Dan has the classic characteristics of someone raised by a father whose demands could never be met. Now, this is guesswork on my part, and quite possibly off by a lot, but this basic process I think has merit. Dan cannot relax, cannot be happy, because he has been programmed a certain way all his life. All the visions Socrates gives him, all the exercises he teaches him, the mindfulness, the mocking of vanity: none of this satisfies him. What he needs is love, love that he thinks he got at home, but probably did not. It was likely all conditional, upon his continued success.
Alice Miller makes an interesting point in her “Drama of the Gifted Child” that it is very common for children who actually felt a lot of pain to grow up remembering their childhoods as happy. You have to adapt, and children can adapt to nearly anything. But they take those forms of adaptation to adulthood.
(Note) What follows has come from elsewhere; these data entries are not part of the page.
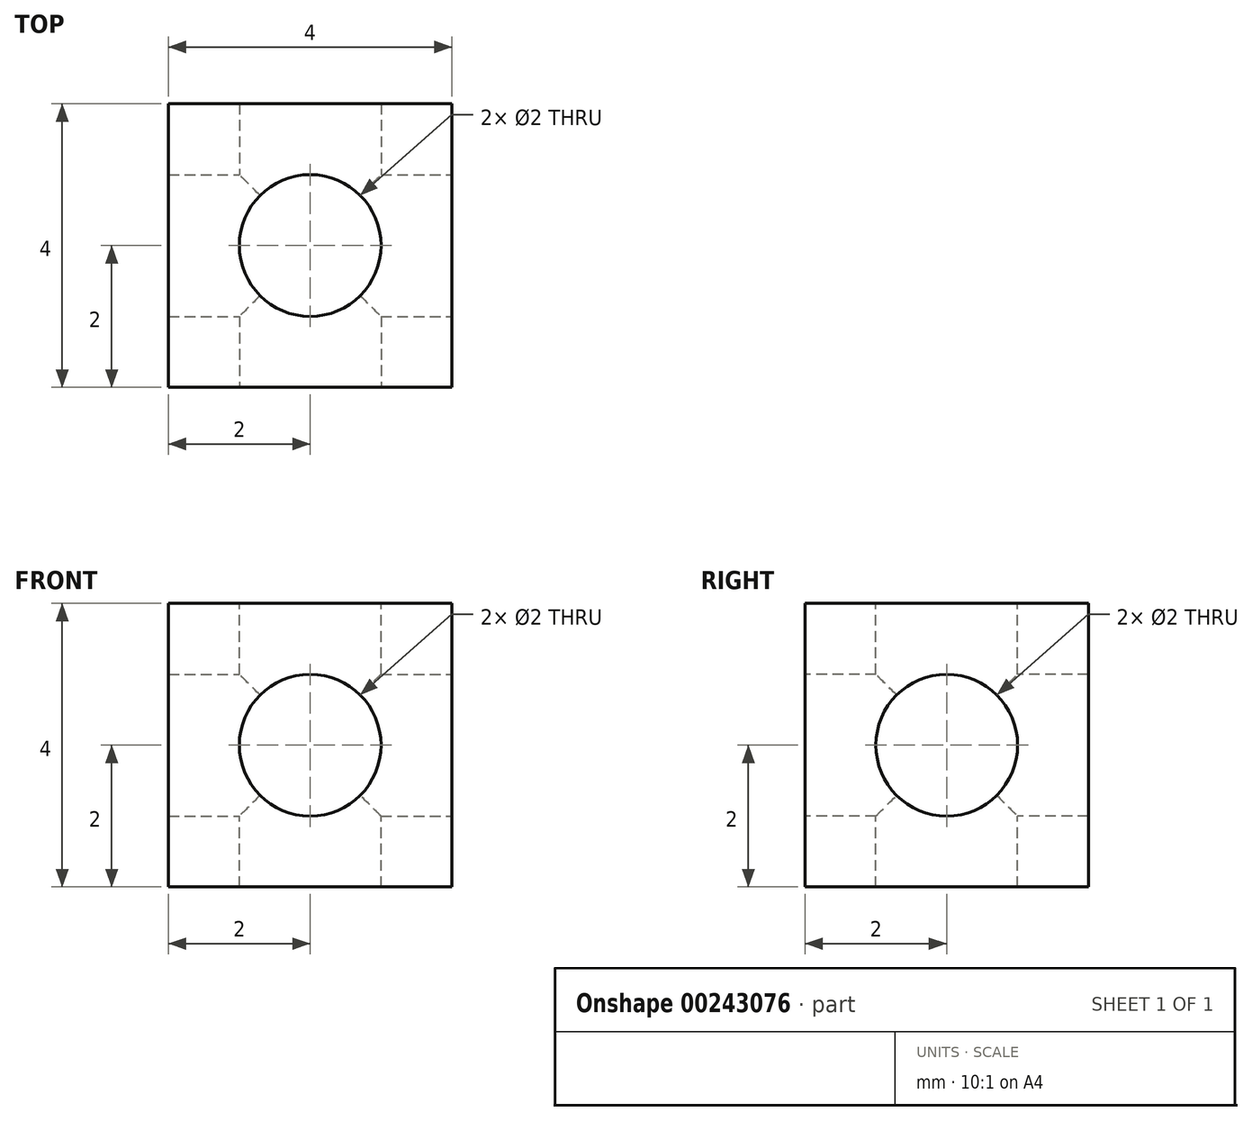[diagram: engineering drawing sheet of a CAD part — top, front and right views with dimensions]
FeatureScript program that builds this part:
annotation { "Feature Type Name" : "Feature", "Feature Type Description" : "" }
export const myFeature = defineFeature(function(context is Context, id is Id, definition is map)
    precondition{}
    {
        {
            var Q0;
            Q0=qCreatedBy(makeId("Top.planeOp"),FACE);
            var sketch = newSketch(context, id + "F0", { "sketchPlane" : qUnion([Q0])});
            skLineSegment(sketch, "E0.bottom", {"start": v(0, 0) * mm, "end": v(4, 0) * mm});
            skLineSegment(sketch, "E0.top", {"start": v(0, 4) * mm, "end": v(4, 4) * mm});
            skLineSegment(sketch, "E0.left", {"start": v(0, 0) * mm, "end": v(0, 4) * mm});
            skLineSegment(sketch, "E0.right", {"start": v(4, 0) * mm, "end": v(4, 4) * mm});
            skSolve(sketch);
        }
        {
            var Q0;
            Q0 = qSketchRegion(id + "F0", true);
            extrude(context, id + "F1", {"entities" : qUnion([Q0]), "depth" : 4 * mm});
        }
        {
            var Q0;
            Q0=makeQuery(id+"F1.opExtrude","SWEPT_FACE",FACE,{"disambiguationData":[OSD([sQuery(id+"F0.wireOp",EDGE,"E0.bottom")])]});
            var sketch = newSketch(context, id + "F2", { "sketchPlane" : qUnion([Q0])});
            skCircle(sketch, "E1", {"center": v(2, 2) * mm, "radius": 1 * mm});
            skPoint(sketch, "E1.centerSnap0", {"position": v(4, 2) * mm});
            skPoint(sketch, "E1.centerSnap1", {"position": v(2, 4) * mm});
            skSolve(sketch);
        }
        {
            var Q0;
            Q0 = qSketchRegion(id + "F2", true);
            extrude(context, id + "F3", {"entities" : qUnion([Q0]), "operationType" : NewBodyOperationType.REMOVE, "oppositeDirection" : true, "depth" : 25 * mm});
        }
        {
            var Q0;
            Q0=makeQuery(id+"F1.opExtrude","CAP_FACE",FACE,{"disambiguationData":[OSD([sQuery(id+"F0.wireOp",EDGE,"E0.bottom"),sQuery(id+"F0.wireOp",EDGE,"E0.top"),sQuery(id+"F0.wireOp",EDGE,"E0.left"),sQuery(id+"F0.wireOp",EDGE,"E0.right")])],"isStart":false});
            var sketch = newSketch(context, id + "F4", { "sketchPlane" : qUnion([Q0])});
            skCircle(sketch, "E2", {"center": v(2, 2) * mm, "radius": 1 * mm});
            skPoint(sketch, "E2.centerSnap0", {"position": v(4, 2) * mm});
            skPoint(sketch, "E2.centerSnap1", {"position": v(2, 4) * mm});
            skSolve(sketch);
        }
        {
            var Q0;
            Q0 = qSketchRegion(id + "F4", true);
            extrude(context, id + "F5", {"entities" : qUnion([Q0]), "operationType" : NewBodyOperationType.REMOVE, "oppositeDirection" : true, "depth" : 25 * mm});
        }
        {
            var Q0;
            Q0=makeQuery(id+"F1.opExtrude","SWEPT_FACE",FACE,{"disambiguationData":[OSD([sQuery(id+"F0.wireOp",EDGE,"E0.right")])]});
            var sketch = newSketch(context, id + "F6", { "sketchPlane" : qUnion([Q0])});
            skCircle(sketch, "E3", {"center": v(2, 2) * mm, "radius": 1 * mm});
            skPoint(sketch, "E3.centerSnap0", {"position": v(0, 2) * mm});
            skPoint(sketch, "E3.centerSnap1", {"position": v(2, 4) * mm});
            skSolve(sketch);
        }
        {
            var Q0;
            Q0 = qSketchRegion(id + "F6", true);
            extrude(context, id + "F7", {"entities" : qUnion([Q0]), "operationType" : NewBodyOperationType.REMOVE, "oppositeDirection" : true, "depth" : 25 * mm});
        }
    });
Many people, in my view, who want to find “God” actually are still processing psychological wounds. God is there, I believe this, but most of us are too screwed up to see Him. I am: I will put that out there.
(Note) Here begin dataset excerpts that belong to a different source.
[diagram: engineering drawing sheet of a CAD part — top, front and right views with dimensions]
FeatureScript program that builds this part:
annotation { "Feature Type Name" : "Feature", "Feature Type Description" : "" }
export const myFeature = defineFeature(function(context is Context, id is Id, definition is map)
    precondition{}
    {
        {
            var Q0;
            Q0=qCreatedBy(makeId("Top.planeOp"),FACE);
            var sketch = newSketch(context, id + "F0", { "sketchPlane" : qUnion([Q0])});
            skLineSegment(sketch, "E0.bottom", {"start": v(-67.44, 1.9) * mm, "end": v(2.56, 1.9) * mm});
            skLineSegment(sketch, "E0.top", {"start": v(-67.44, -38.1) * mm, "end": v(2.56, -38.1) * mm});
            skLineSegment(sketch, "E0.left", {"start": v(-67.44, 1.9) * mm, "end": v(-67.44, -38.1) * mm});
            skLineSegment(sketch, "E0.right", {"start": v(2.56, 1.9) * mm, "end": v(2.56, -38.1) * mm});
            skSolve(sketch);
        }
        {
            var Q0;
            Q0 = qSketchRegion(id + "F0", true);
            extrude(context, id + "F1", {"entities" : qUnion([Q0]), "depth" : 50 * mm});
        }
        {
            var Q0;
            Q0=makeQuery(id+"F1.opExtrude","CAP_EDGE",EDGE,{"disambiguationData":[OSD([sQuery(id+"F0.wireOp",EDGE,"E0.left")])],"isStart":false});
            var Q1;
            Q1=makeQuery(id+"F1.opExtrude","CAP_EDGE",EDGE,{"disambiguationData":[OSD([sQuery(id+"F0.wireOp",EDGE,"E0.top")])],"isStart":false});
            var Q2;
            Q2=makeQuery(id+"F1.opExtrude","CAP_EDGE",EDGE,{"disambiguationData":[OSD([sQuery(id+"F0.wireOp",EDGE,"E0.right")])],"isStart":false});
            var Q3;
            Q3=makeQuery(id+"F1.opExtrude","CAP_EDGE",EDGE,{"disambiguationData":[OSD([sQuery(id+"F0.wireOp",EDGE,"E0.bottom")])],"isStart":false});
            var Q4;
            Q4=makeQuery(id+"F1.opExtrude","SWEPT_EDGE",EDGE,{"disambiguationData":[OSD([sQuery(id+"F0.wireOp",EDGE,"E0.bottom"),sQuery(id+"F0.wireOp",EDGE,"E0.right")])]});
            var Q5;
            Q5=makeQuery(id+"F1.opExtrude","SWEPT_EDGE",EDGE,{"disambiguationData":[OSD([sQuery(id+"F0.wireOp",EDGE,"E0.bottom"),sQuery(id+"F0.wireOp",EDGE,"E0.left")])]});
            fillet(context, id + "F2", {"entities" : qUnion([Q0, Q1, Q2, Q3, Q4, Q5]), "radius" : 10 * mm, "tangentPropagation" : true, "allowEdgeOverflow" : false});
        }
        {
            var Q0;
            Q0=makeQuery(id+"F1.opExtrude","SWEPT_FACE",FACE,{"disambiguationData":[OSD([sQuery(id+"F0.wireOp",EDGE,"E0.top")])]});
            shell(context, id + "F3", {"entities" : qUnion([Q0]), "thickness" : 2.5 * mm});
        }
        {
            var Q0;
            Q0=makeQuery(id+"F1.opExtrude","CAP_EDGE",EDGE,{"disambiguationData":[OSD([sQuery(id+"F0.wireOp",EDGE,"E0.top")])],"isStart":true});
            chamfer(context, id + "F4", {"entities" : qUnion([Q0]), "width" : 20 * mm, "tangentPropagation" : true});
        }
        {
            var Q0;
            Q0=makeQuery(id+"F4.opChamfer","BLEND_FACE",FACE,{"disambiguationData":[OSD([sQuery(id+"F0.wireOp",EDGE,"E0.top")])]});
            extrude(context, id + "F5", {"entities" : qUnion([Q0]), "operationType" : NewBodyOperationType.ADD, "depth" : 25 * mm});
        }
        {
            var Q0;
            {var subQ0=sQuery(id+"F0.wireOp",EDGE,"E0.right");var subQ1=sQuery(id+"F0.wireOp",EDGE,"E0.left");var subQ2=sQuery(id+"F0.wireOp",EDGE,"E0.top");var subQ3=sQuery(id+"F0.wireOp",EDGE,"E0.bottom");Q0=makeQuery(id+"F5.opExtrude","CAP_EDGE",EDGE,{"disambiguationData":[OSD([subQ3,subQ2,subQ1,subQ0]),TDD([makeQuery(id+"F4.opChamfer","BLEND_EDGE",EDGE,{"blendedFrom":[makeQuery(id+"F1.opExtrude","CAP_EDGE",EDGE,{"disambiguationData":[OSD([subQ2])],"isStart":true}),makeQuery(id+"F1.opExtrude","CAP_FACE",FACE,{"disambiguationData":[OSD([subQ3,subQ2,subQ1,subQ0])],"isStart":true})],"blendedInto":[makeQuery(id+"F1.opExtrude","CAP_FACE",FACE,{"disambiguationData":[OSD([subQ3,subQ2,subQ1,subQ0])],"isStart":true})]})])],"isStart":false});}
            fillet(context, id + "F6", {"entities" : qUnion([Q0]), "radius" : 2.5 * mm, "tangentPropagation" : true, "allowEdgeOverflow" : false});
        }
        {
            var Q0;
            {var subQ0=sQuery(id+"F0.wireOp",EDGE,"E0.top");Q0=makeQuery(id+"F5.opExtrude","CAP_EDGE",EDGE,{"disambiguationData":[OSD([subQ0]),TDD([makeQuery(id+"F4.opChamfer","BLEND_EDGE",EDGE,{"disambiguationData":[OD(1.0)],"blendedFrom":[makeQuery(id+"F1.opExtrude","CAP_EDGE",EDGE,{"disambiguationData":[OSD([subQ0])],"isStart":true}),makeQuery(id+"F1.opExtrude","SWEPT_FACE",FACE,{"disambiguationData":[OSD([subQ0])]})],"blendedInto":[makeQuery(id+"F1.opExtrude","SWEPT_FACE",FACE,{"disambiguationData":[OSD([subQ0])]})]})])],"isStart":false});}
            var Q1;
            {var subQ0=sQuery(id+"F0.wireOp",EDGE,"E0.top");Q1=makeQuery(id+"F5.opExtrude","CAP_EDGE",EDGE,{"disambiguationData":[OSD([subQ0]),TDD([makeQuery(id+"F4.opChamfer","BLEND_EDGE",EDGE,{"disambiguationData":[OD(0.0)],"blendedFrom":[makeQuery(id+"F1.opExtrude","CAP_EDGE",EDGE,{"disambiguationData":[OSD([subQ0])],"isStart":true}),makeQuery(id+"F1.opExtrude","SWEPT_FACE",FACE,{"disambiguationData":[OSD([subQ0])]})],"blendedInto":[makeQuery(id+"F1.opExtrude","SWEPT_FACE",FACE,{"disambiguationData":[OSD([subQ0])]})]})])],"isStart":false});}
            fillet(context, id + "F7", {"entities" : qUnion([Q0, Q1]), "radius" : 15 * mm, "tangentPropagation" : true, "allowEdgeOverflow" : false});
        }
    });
What I think actually happened is he did most of things in the book after he graduated. He married, had a kid, traveled around, got divorced, met a younger woman, and did in fact fall in love, deeply. Tracing their original connection back to Berkeley probably had great psychological and romantic appeal. True love–I have heard–feels like you have known someone forever. And within my own metaphysics, which considers reincarnation as a virtual certainty, maybe you sometimes do meet people you HAVE known something close to forever.
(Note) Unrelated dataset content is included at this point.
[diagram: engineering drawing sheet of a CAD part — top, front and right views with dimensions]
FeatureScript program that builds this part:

As I repeat periodically, the most useful “yoga” I have found is the Kum Nye program of Tarthang Tulku, which literally starts with learning to feel again, then with feeling happiness. I personally have not followed it carefully enough, because I am still untying knots. Too much shit drifts up too often for now, so I am currently trying to get that cleaned out. But the system has merit. I have done enough to know that for certain.
I enjoyed the book. I found it useful, and no doubt emotionally sincere. A large part of my own healing has come, though, from ruthless and determined truth-telling, and this is how I see this book. Most of it is fantasy, but those fantasies do circle around certain truths. It will not be a re-reader for me, but I would recommend people to read it once.